The Salzburg Festival celebrates the bicentenary of Verdi's birth with three of his operas: Don Carlo is one of them – the longest, the most revised, and undoubtedly one of the most beautiful.
For the 2013 festival, Don Carlo is performed in Italian and without the ballet. The passages cut shortly before the first performance in 1867 are also heard, for example the prelude opening the opera with the chorus of woodcutters and their families: an impressive portrayal of the French people's dire situation, caused by winter and the war with Spain.
Keeping the Fontainebleau act makes the preconditions of successive events obvious, and the psychological development of Elisabetta di Valois and Don Carlo – as the protagonists are called in the Italian version – becomes far more compelling.
Don Carlo deals with many issues: the complexities of human relations, individual freedoms and awkward communication between father and son.
Antonio Pappano, conductor, told euronews: "In Don Carlo, you have very particular colours, you have the use of the low violin sound, the G string is used quite a lot, just at the very beginning and the combination of the cellos, and the basses together, fused with the bassoons; add to that the horns, and then add to that the trombones, and you have a very somber tonal picture."
Speaking about how the opera develops creatively, Pappano said: "What one remembers is the colour from Act IV to the end, because there, somehow, everything becomes concentrated and focused, and we get into the meat of the drama, the private side of the king's life."
Tormented, vulnerable, passionate Don Carlo, the son of King Philip of Spain, whose father takes his fiancée away to becomes the Queen, has the voice and looks of Jonas Kaufmann, who is considered to be the tenor of today.
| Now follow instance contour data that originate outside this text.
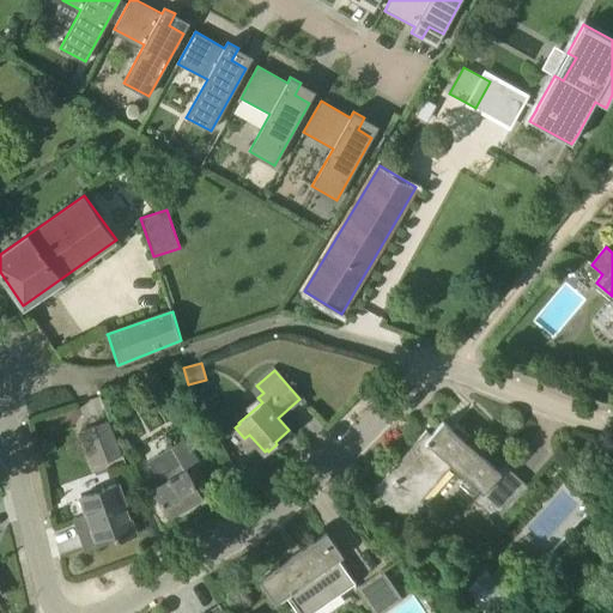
[(97,465),(121,455),(108,422),(84,431),(97,465)]
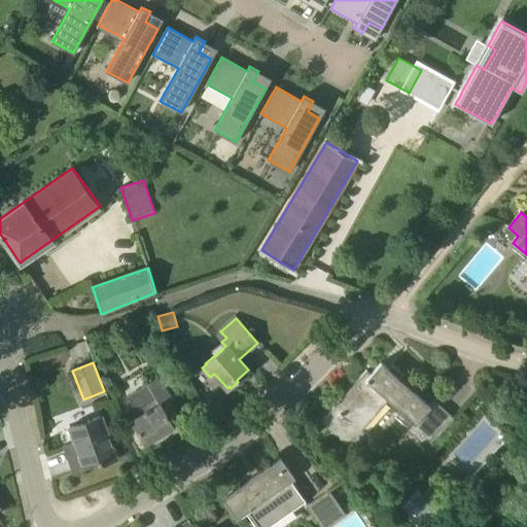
[(427,449),(434,442),(455,419),(434,400),(430,406),(398,378),(403,373),(396,366),(391,372),(381,362),(371,374),(366,370),(321,421),(355,452),(371,435),(362,428),(387,399),(414,423),(408,430),(427,449)]
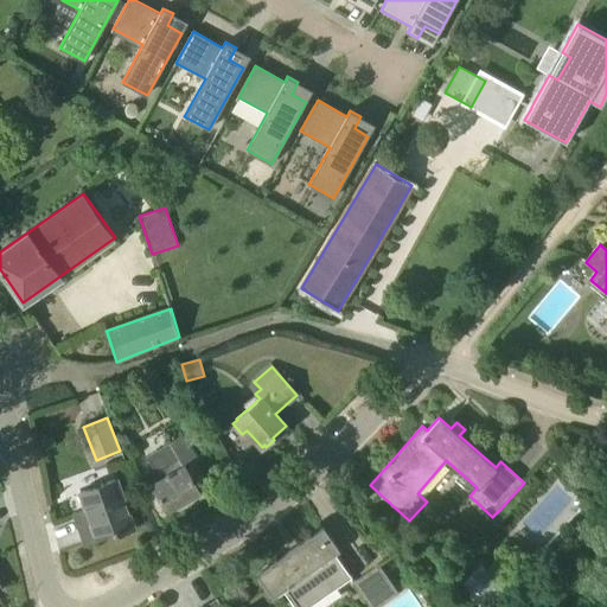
[(199,492),(183,464),(196,457),(184,435),(147,458),(160,480),(152,485),(167,511),(186,500),(187,503),(197,497),(196,494),(199,492)]
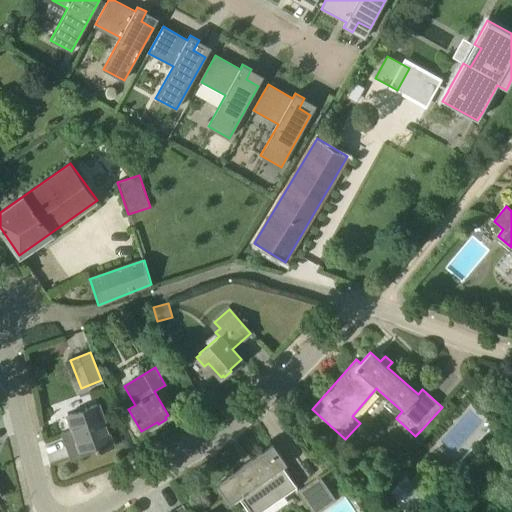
[(112,445),(98,405),(68,415),(73,429),(62,433),(71,460),(112,445)]
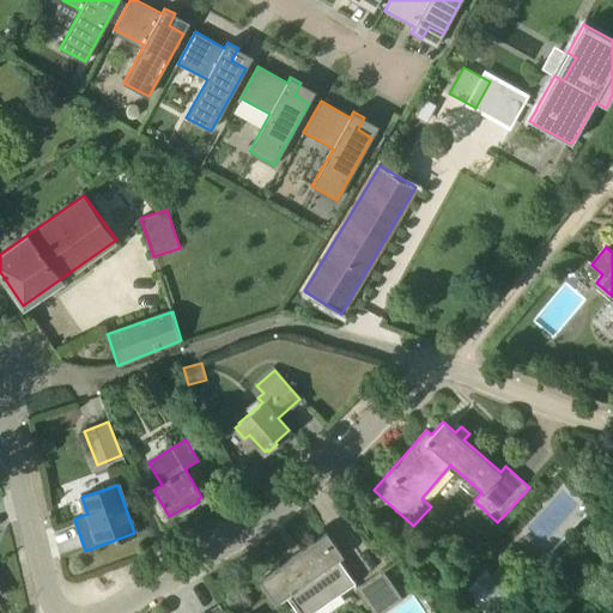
[(286,595),(298,612),(310,612),(354,582),(338,558),(343,556),(326,532),(259,580),(274,604),(286,595)]
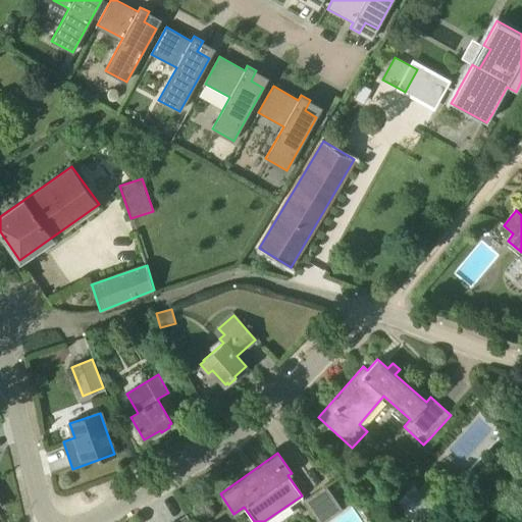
[(324,521),(342,510),(324,484),(302,500),(317,521),(324,521)]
Jonas Kaufmann described his character to euronews: "I think this Don Carlo is so much on and off. I mean, he's always jumping back and forth between different ways of thinking. When you think of the duet in the second act, when he comes in and starts very soft and calm, and then suddenly breaks out, really, he's trying to stick to the rules and the conventions, and then, next moment, has to surrender again to his feelings for her."
Kaufmann continued: "As soon as Elisabetta is close by he just [acts]… Again, [Don Carlo] a very easy character to find a lot of different things in it; to organise it, and to bring it all to one line, that's another story."
A sensational cast made this production utterly prestigious, with this music conveyed by Maestro Pappano's talent and exquisite musicality. Singers include Matti Salminen (Filippo II), Jonas Kaufmann (Don Carlo), Anja Harteros (Elisabetta di Valois), Thomas Hampson (Rodrigo, Marchese di Posa), Ekaterina Semenchuk (La Principessa Eboli), Eric Halfvarson (Il Grande Inquisitore), Robert Lloyd (Un frate), Maria Celeng (Tebaldo), Sen Guo (Una voce dal cielo), Benjamin Bernheim (Il Conte di Lerma/Un araldo reale) and Participants of the YSP (Sei deputati fiamminghi).